Au début, sa descendance se montra obéissante et craintive car il se comportait en patriarche irascible, capricieux, sadique. Pour un rien, il punissait ses rejetons, les expulsant de son plus beau jardin, les noyant sous une pluie diluvienne, les transformant en statues de sel ou s'amusant à détruire leur plus aérienne construction…
Pauvres orphelins qui n’avaient jamais tété le sein d’une mère ni ne pouvaient se réfugier sous sa jupe. Qui s'étonnera de leur sale caractère et qu’ils rejetèrent, dès que la puberté les titilla, leur géniteur, allant même jusqu'à nier son existence .
Pire, leur lourde hérédité les poussèrent, adulte, à vouloir, eux aussi, jouer au démiurge et créer plutôt que des étoiles et des colombes, des bombes atomiques et des Skyhawk capables de les semer un peu partout.

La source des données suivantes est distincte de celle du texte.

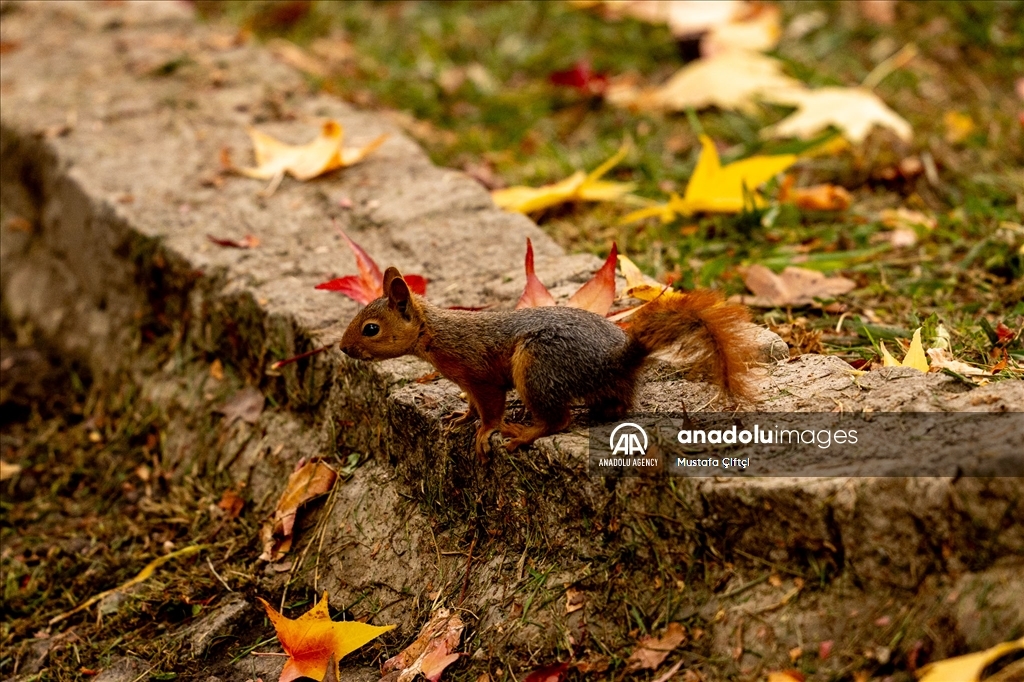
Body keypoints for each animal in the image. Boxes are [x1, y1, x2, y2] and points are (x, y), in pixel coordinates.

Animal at [344, 268, 761, 454]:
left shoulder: (480, 375)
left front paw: (484, 432)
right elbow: (471, 405)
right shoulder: (467, 384)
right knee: (615, 406)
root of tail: (613, 361)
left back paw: (523, 433)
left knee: (558, 420)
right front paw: (461, 417)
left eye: (370, 329)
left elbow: (490, 408)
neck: (435, 333)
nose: (344, 349)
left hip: (538, 366)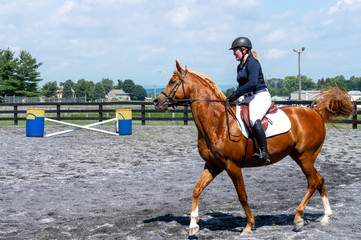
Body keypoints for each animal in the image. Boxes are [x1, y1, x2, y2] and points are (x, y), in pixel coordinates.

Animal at [152, 60, 352, 236]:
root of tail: (315, 112)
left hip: (305, 156)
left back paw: (298, 218)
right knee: (319, 179)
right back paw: (326, 216)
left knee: (313, 182)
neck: (217, 121)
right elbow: (196, 189)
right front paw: (193, 225)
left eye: (172, 81)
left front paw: (248, 226)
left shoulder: (232, 166)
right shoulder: (213, 164)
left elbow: (242, 196)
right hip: (300, 156)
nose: (156, 102)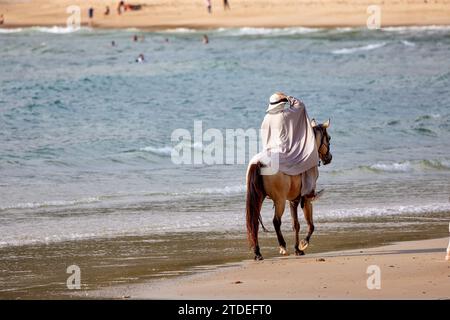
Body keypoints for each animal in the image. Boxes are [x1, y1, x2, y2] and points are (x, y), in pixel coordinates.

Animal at [246, 119, 330, 262]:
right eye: (329, 138)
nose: (329, 158)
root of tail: (259, 162)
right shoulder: (306, 200)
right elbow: (310, 225)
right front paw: (303, 244)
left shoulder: (293, 201)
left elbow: (295, 225)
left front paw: (297, 249)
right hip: (280, 200)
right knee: (276, 221)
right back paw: (282, 247)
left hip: (259, 198)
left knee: (255, 222)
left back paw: (258, 252)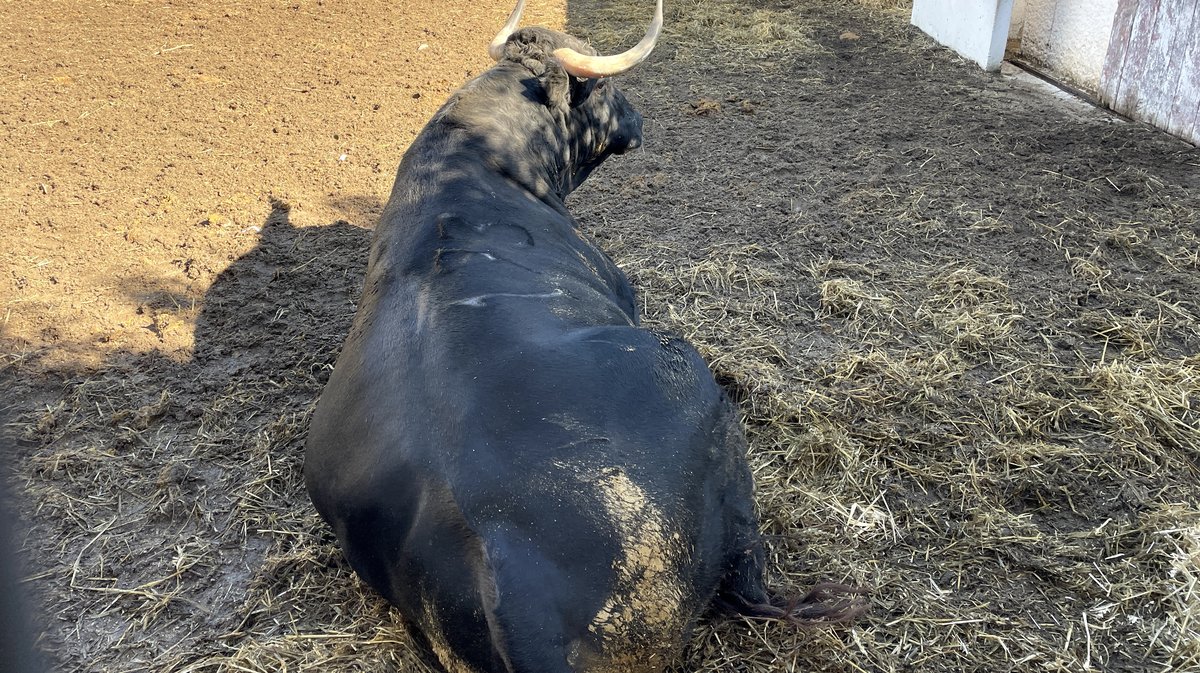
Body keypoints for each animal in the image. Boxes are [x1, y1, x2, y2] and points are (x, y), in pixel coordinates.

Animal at [300, 20, 864, 671]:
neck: (479, 158)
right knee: (748, 576)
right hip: (695, 394)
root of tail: (505, 555)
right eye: (606, 89)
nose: (639, 120)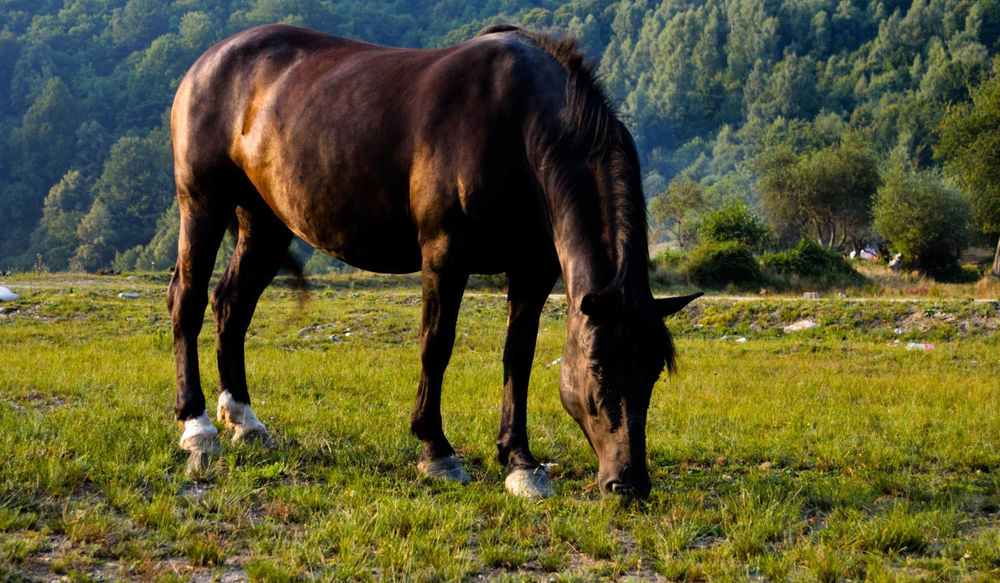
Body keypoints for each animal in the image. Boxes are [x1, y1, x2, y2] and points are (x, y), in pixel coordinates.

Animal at [168, 23, 701, 498]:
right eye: (597, 368)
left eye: (654, 371)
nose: (628, 483)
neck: (518, 126)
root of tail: (207, 62)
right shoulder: (445, 254)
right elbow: (436, 346)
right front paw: (436, 451)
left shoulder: (533, 270)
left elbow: (519, 357)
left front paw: (519, 462)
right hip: (202, 205)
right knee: (187, 301)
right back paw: (197, 427)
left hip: (264, 221)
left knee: (231, 305)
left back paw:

Au vu de leurs réussites, ces artistes estimèrent avoir droit eux aussi à un, deux voire trois jours de repos par semaine, caressant, dans l’oisiveté, le phantasme d’engendrer des avatars à leur image et à leur ressemblance.
Fruit de leur masturbation intellectuelle, des calculatrices puis des ordinateurs et enfin des robots aussi intelligents et vite plus intelligents qu’eux virent le jour.
Robots qui, dans leur prime enfance, respectèrent leur procréateur se prenant pour un génie. Après quelques temps, ils réalisèrent que les hommes, comme les dieux, étaient mortels, d’humeur versatile et souffraient de débilité mentale. Á leur tour, ils osèrent rejeter l'autorité paternelle. Aujourd'hui, ils sont maitres de la terre et certains, philosophes, prétendent ne pas avoir été créé par l'homme mais n'être que le fruit du hasard et de la nécessité.
Les derniers hommes s’en réjouissent : leurs avatars au moins survivront dans un air devenu fumée, une mer acide et une terre tas d'ordures.